Tuesday, 14 February 2012


Every single day, we receive at least three or four telephone calls from companies attempting to sell us their services in dealing with the banks for selling us PPI. We never had need of PPI and generally, as soon as the caller identifies themselves, we hang up. As it is a machine making the call, such a display of bad manners has absolutely no effect in persuading the caller to stop calling. I have yet to find a way to stop the calls.

The sale of PPI was not always wrong, as protecting against unemployment and critical illness makes sense, if the cover is correct and the premiums are proportionate. Of course, this is where the banks took people to the cleaners, frequently without their knowledge. It is now costing the industry dearly but until those responsible for devising the scam and those who sold it, are held personally responsible, the compensation will simply be covered by higher charges imposed on the self same customers who were ripped off in the first place.

As an IFA I have dealt with several clients who have been sold PPI by their banks, tacked on to loans to cover anything from cars to holidays. The difference in premiums, between plans sold by the banks and those which could be attained through the internet or from an IFA, were sometimes enormous and not readily explained. A young couple approached me, having just arranged a car loan for £5,000 with their bank. As their income was limited, they agreed to take the loan over five years, in order to keep the monthly payments as low as possible. Their reason for coming to see me was because they had been told, not advised or persuaded, but told, they needed to take PPI before they would be granted the loan.

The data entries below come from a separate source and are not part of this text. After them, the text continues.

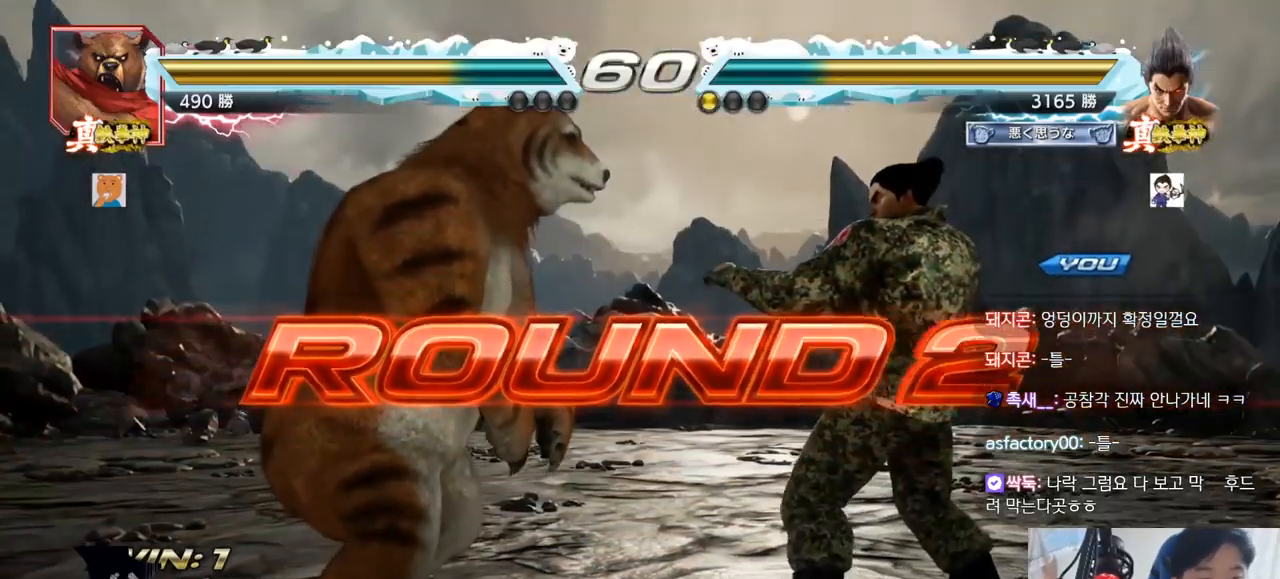
Gameplay with a controller (arcade stick); each line is a JSON object with the inputs held at the frame after it. "events" lists button and stick changes between this image and that frame as [ms after this image, input, new state], when the widget could be followed in between. Not read: L3 R3.
{"buttons": ["SQUARE", "TRIANGLE"], "left_stick": "center", "events": [[216, "TRIANGLE", "down"], [233, "SQUARE", "down"], [266, "SQUARE", "up"], [300, "TRIANGLE", "up"], [400, "SQUARE", "down"], [400, "TRIANGLE", "down"]]}
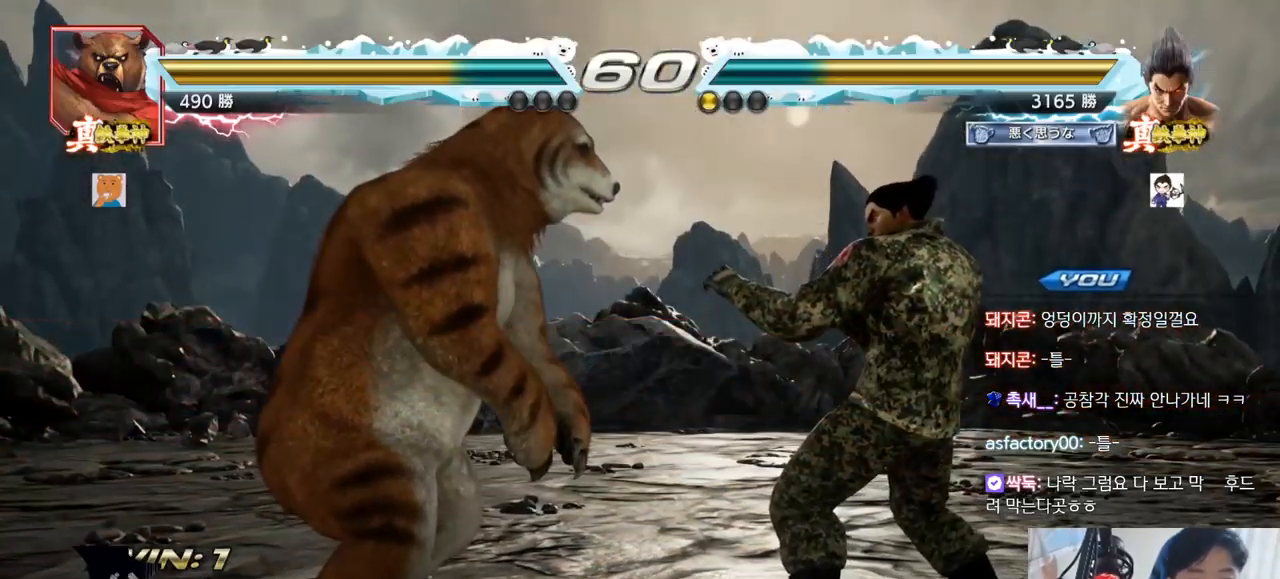
{"buttons": ["SQUARE", "TRIANGLE"], "left_stick": "center", "events": [[17, "SQUARE", "up"], [17, "TRIANGLE", "up"], [100, "SQUARE", "down"], [100, "TRIANGLE", "down"], [200, "SQUARE", "up"], [200, "TRIANGLE", "up"], [300, "TRIANGLE", "down"], [317, "SQUARE", "down"], [384, "TRIANGLE", "up"], [400, "SQUARE", "up"], [467, "TRIANGLE", "down"], [501, "SQUARE", "down"]]}
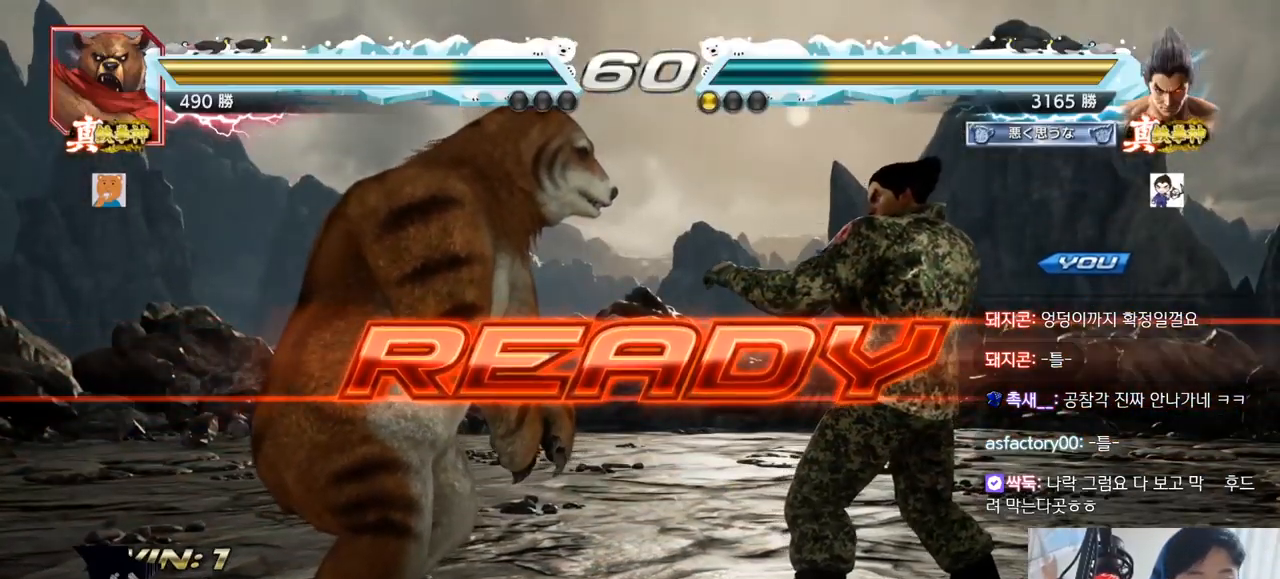
{"buttons": [], "left_stick": "down", "events": [[83, "SQUARE", "up"], [100, "TRIANGLE", "up"], [200, "SQUARE", "down"], [200, "TRIANGLE", "down"], [283, "SQUARE", "up"], [283, "TRIANGLE", "up"], [350, "TRIANGLE", "down"], [367, "SQUARE", "down"], [417, "left_stick", "down"], [467, "SQUARE", "up"], [500, "TRIANGLE", "up"]]}
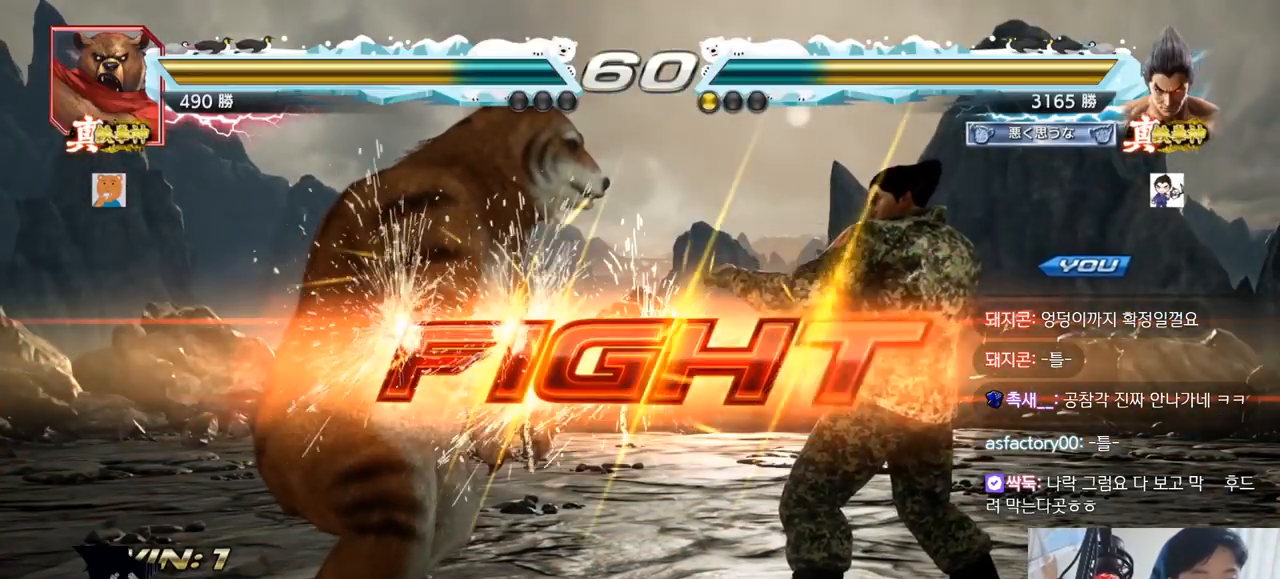
{"buttons": [], "left_stick": "right", "events": [[33, "SQUARE", "down"], [33, "left_stick", "center"], [50, "TRIANGLE", "down"], [167, "SQUARE", "up"], [217, "TRIANGLE", "up"], [400, "left_stick", "right"], [450, "left_stick", "center"], [501, "left_stick", "right"]]}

That was illegal.

The monthly premium for the PPI to cover the loan of £5,000 came to £57 per month and at first, I thought the young couple must be mistaken until they produced their agreement. I tried several different companies and internet sites but could not come up with a premium that even approached that being asked by the bank. To try to understand how they calculated the premium, I called the bank for an explanation. The fact I was acting on behalf of one of their customers did not impress them in the slightest and I was told, politely, to go take a hike. However, after some persuasion, I was eventually given a breakdown of the method by which they calculated a premium which far outstripped any other premium I had been able to find. Their ingenuity can only be marvelled at and goes some way to explain how their executives manage to "earn" bonuses while making such enormous losses.

There is no question of the banks searching the internet to find the cheapest premium, they applied their own, which inevitably, were several pounds a month more expensive than those from other insurance companies. The total cost over five years or 60 months was then calculated and that sum was advanced as another personal loan. The interest on that loan was 8%, which was then calculated over the full 60 months and added to the cost of the five years of premiums for the insurance. The total was then divided into monthly premiums. The same cover for which the bank demanded £57 per month, was available on the internet for £8.97.

There is a great deal of angst about the strength of public feeling against the banks, commentators arguing there is a danger the UK could end by driving the best bankers out of the country. When examples of that kind of ripping off of their customers, the endless complaints about ludicrous bank charges being racked up for being pennies over drawn and the banks' failure to lend, despite the Bank of England having pumped £325 billion into the economy, most of which has gone to build up the balance sheets of the banks, we really should be asking if we would actually miss them.